Per i promotori delle cause, l'obbligo vaccinale violerebbe almeno otto articoli della Costituzione (3, 4, 11, 32, 33, 34, 97 e 117), ponendosi in contrasto con una serie di diritti fondamentali della persona e dei trattati internazionali. L'obbligo vaccinale non soddisferebbe i requisiti di efficacia per la salute pubblica e di sicurezza per la salute del cittadino obbligato.
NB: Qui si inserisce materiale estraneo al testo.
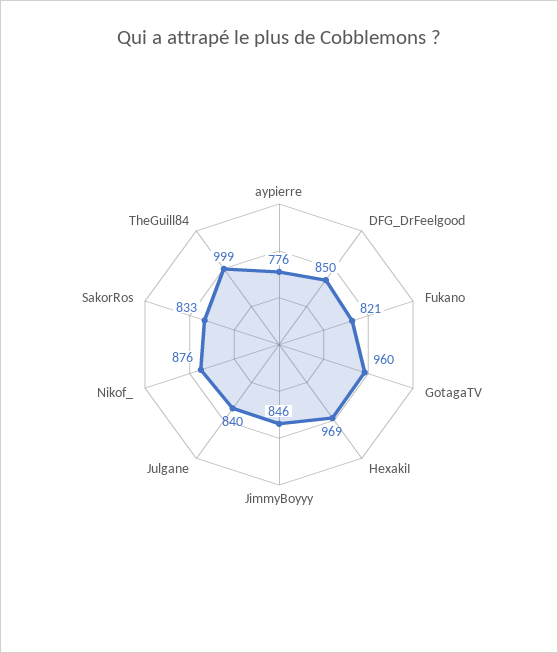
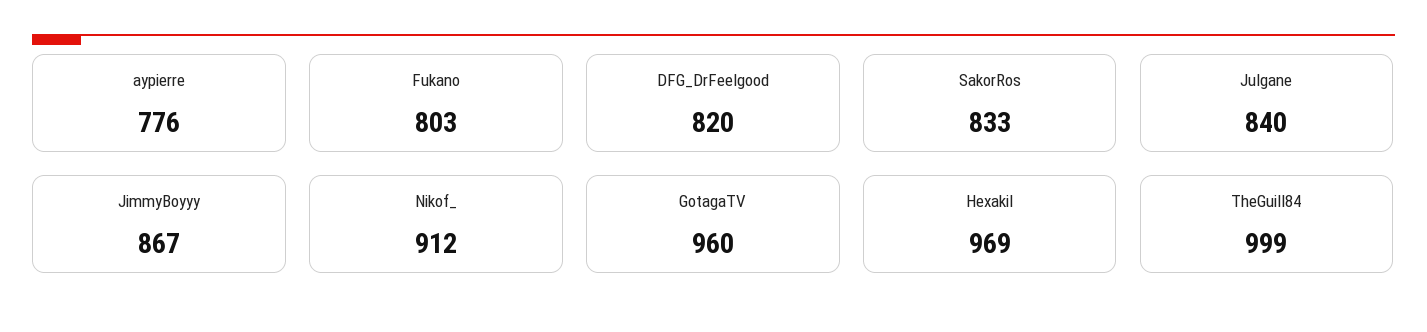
DFG_DrFeelgood: 850 -> 820
Fukano: 821 -> 803
JimmyBoyyy: 846 -> 867
Nikof_: 876 -> 912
Inadeguate le evidenze scientifiche e non proporzionali le sanzioni.

La Corte Costituzionale avrà davanti a sè un ampio scenario sul quale basare il giudizio di compatibilità costituzionale dell'obbligo vaccinale. In sintesi gli Ermellini dovranno valutare l'efficienza ed efficacia dello strumento a perseguire il fine normativo di tutela della salute pubblica, in relazione a diritti - parimenti tutelati-  che vanno dall'autodeterminazione terapeutica fino alla privazione del lavoro e della retribuzione.

Nel caso specifico delle professioni sanitarie, il TAR Lombardia nel rinviare alla Corte Costituzionale la materia, sintetizza così le ragioni dei ricorrenti: l'inadempimento dell'obbligo vaccinale determina l'immediata sospensione dall'esercizio delle professioni sanitarie ed è annotato nel relativo albo professionale; la previsione di una preclusione assoluta all'esercizio dell'attività professionale rispetto alla finalità perseguita di limitazione della diffusione del contagio contrasterebbe, sotto diversi profili, con il principio di ragionevolezza. Inoltre, viene ravvisata dai ricorrenti una ingiustificata ed eccessiva penalizzazione dei professionisti lavoratori autonomi rispetto ai lavoratori dipendenti, per i quali è contemplata la possibilità di essere adibiti a mansioni anche diverse; irragionevole, inoltre, applicare il medesimo trattamento ai sanitari non vaccinati per i quali la vaccinazione costituisce requisito ai fini della prima iscrizione. Lesi, infine, sia l'interesse del professionista all'esercizio dell'attività lavorativa sia l'interesse dei pazienti alla continuità dell'erogazione delle prestazioni sanitarie in condizioni di sicurezza.

In alcuni casi il  contenzioso ha raggiunto il Consiglio di Stato, dove i provvedimenti del Governo hanno trovato invariabilmente conferma nelle ordinanze di Palazzo Spada.